From: Dave Rado on
Hi

If you look at my mock-up at http://tinyurl.com/5vbko5 , if you hover
over the image, both the text and the image change colour, which is
what I want to happen; but when you hover over the text, the text
changes colour but the image doesn't, whereas I want both of them to.
I know it's possible to do what I'm trying to do, because I've seen
websites that do it, but I don't understand how they managed it. I'd
be extremely grateful if someone could look at my code and let me know
how I can modify it in order to achieve the above objective.

Dave
From: John Hosking on
Dave Rado wrote:
>
> If you look at my mock-up at http://tinyurl.com/5vbko5 , if you hover
> over the image, both the text and the image change colour, which is
> what I want to happen; but when you hover over the text, the text
> changes colour but the image doesn't, whereas I want both of them to.

If you say so. For me, the dark gray/darker gray arrow on a gray
background makes it impossible for me (especially with such a teeny
graphic) to detect any color change on the arrow image at all. So my
first suggestion is to stop worrying about the color change, since no
Earthling will detect its presence or absence. You are done. Huzzah!

Possibly, however, you are interested in the principle. *Sigh*

Well, you're mixing CSS and JavaScript. The CSS :hover pseudo-selector
you are using encompasses the text and the image (but can change only
the text color), whereas the JS you are using applies to only the image
(and swaps out the image only, not affecting the text with its script).

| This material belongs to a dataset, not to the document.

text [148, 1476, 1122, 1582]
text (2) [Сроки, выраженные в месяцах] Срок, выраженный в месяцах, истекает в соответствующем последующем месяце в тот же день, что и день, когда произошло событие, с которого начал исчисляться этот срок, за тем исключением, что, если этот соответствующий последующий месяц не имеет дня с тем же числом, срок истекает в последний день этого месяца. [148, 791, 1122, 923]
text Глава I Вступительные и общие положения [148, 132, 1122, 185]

> I know it's possible to do what I'm trying to do, because I've seen
> websites that do it, but I don't understand how they managed it. I'd
> be extremely grateful if someone could look at my code and let me know
> how I can modify it in order to achieve the above objective.

The short answer is that I don't know, exactly. You'd need to either
shift your onmouseover attributes over to the <a> element (possibly
rewriting the image swapping code), or change the arrow from a
foreground image to a BG image, which you can then affect with CSS
rules. Try it and test it (as I haven't).

BTW, you are using your "Footer" class in a somewhat strange way. You
could perhaps change your selectors to be like
..Footer a:hover instead of a.Footer:hover
and then get rid of the class="Footer" on the <a> element.

Also: Delete <?xml version="1.0" encoding="iso-8859-1"?> from your code.
And consider (haven't we said this before?) using a strict doctype for
your HTML.

HTH

--
John
Pondering the value of the UIP: http://improve-usenet.org/
From: Roderik on
Dave Rado schreef:
> Hi
>
> If you look at my mock-up at http://tinyurl.com/5vbko5 , if you hover
> over the image, both the text and the image change colour, which is
> what I want to happen; but when you hover over the text, the text
> changes colour but the image doesn't, whereas I want both of them to.
> I know it's possible to do what I'm trying to do, because I've seen
> websites that do it, but I don't understand how they managed it. I'd
> be extremely grateful if someone could look at my code and let me know
> how I can modify it in order to achieve the above objective.

Thats because you attached the event to the image, so it will happen
when you hover the image. You can attach the event to <a> to make it
happen whenever you are above the link (which includes the image).
However this can be done with CSS only (background property) these days,
so there is no need to complicate things with javascript.

a {...}

a:hover {...}

From: Dave Rado on
On 15 Apr, 23:23, John Hosking <J...(a)DELETE.Hosking.name.INVALID>
wrote:


> Also: Delete <?xml version="1.0" encoding="iso-8859-1"?> from your code.
> And consider (haven't we said this before?) using a strict doctype for
> your HTML.
>
> HTH

A lot of my pages wouldn't display correctly in IE6 if I did that. IE6
didn't implement the w3c rules properly and as a result it's even more
buggy in strict mode than it is in quirks mode. And I sometimes have
to use deprecated attributes for similar reasons.

Dave
From: Dave Rado on
Hi Roderik

On 15 Apr, 23:44, Roderik <nos...(a)atall.nl> wrote:

> However this can be done with CSS only (background property) these days,
> so there is no need to complicate things with javascript.
>
> a {...}
>
> a:hover {...}

The image's position is defined relative to the right hand edge of the
text, and depending on the what fonts the user has installed and what
browser and OS the are using, that position would vary; how can one
give text a background image that is 3px to the right of that text?